16 Effect and notice of resolution

16.1 Noteholders bound

A resolution passed at a Meeting duly convened and held (or made by Circular Resolution under paragraph 13 (“Circular Resolutions”)) in accordance with these provisions is binding on all Noteholders, whether present or not present and whether or not voting at the Meeting (or signing or not signing the written resolution), and each Noteholder is bound to give effect to it accordingly.
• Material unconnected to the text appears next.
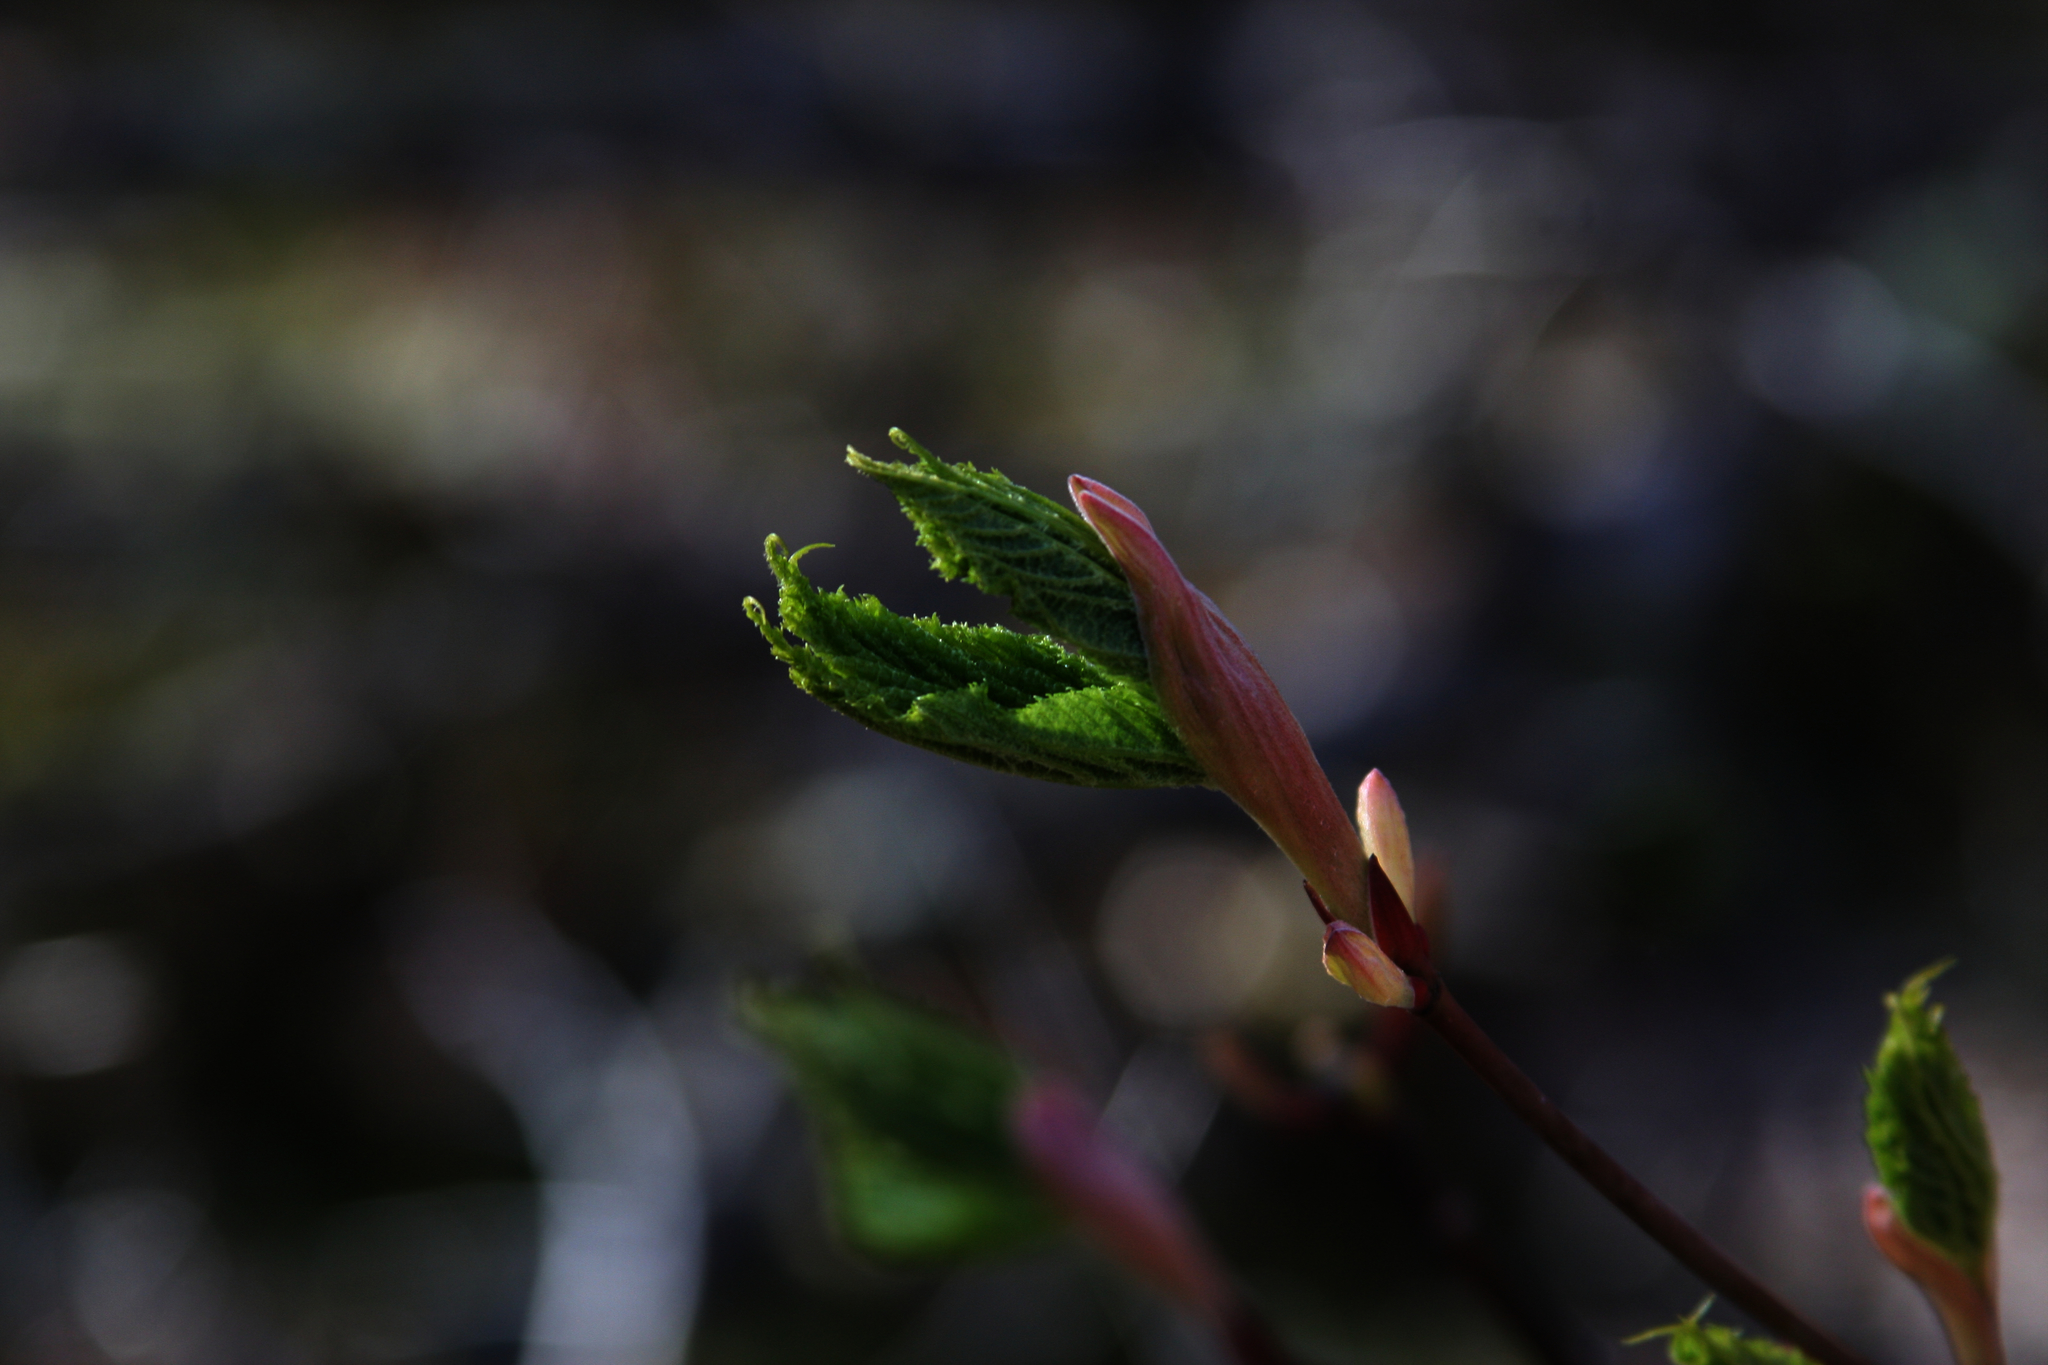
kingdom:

The passing of the resolution is conclusive evidence that the circumstances of the resolution justify its passing.

16.2 Notification of voting results

Subject to shorter periods required by the Listing Rules, RE must notify to the Noteholders of the result of the voting on a resolution within 14 days of the result being known but failure to do so does not invalidate the resolution.

17 Minutes

17.1 Minute books must be kept

RE must keep minute books in which it records, within one month:

(a) proceedings and resolutions of Meetings; and (b) Circular Resolutions.

17.2 Signature requirements RE must ensure that:

(a) minutes of a Meeting are signed by the chairman of the Meeting or by the chairman of the next Meeting; and

(b) Circular Resolutions are signed by a Director or secretary of RE (as the case may be).

17.3 Evidentiary matters

Where a minute or Circular Resolution is recorded and signed it is, absent manifest error or mistake, conclusive evidence:

(a) of the matters contained in it;

(b) that the Meeting has been duly convened and held or that copies of the proposed Circular Resolution have been duly sent; and

(c) that all resolutions passed or proceedings transacted have been duly passed and transacted.